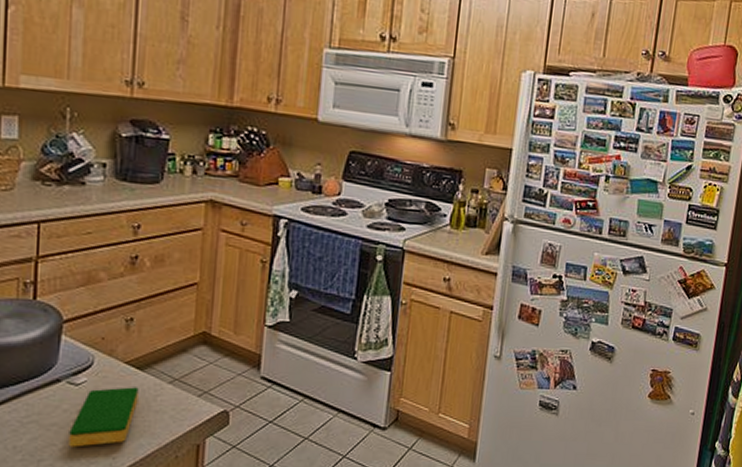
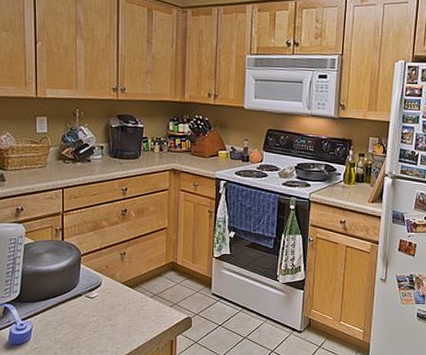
dish sponge: present [68,387,139,447] -> none [88,300,131,340]

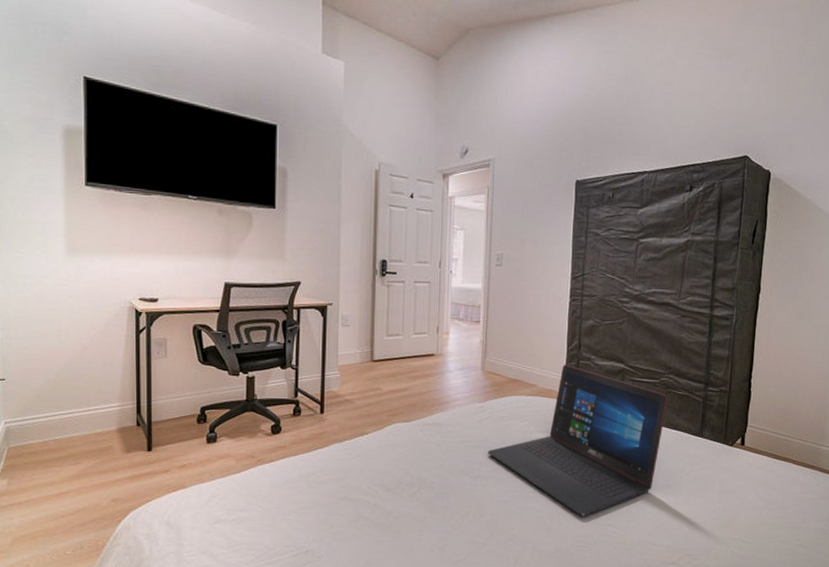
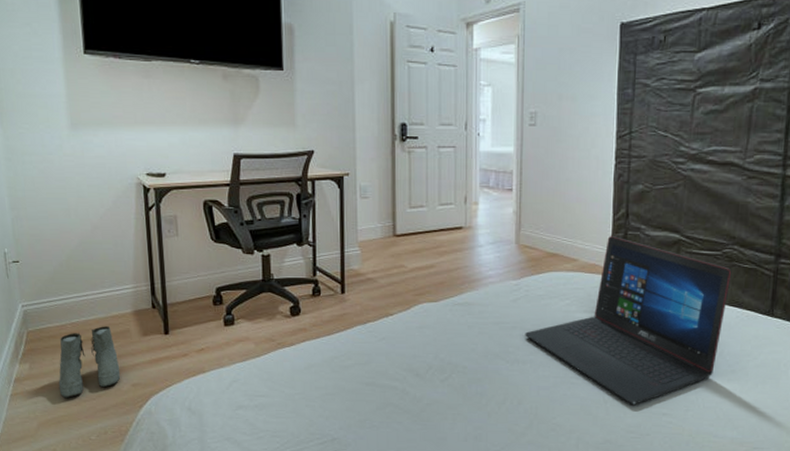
boots: none [36,443,101,513] -> present [58,326,121,398]

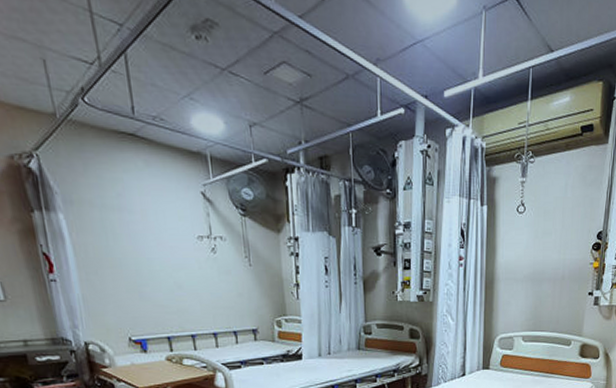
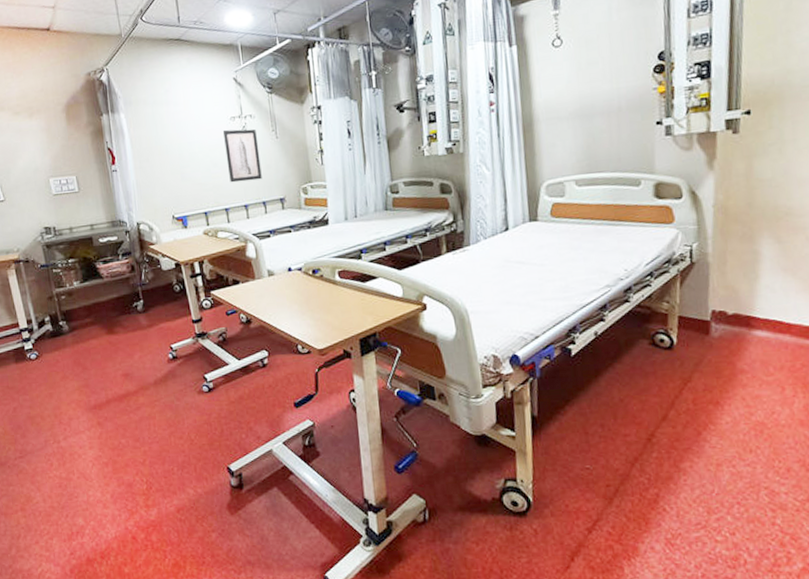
wall art: none [189,250,233,308] -> present [223,129,262,183]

WORK TO COMPLETE. Restate the listing word for word. Pictures do not belong in the copy.

OUTPUT BELOW.
dish sponge: present [68,387,139,447] -> none [88,300,131,340]

boots: none [36,443,101,513] -> present [58,326,121,398]

wall art: none [189,250,233,308] -> present [223,129,262,183]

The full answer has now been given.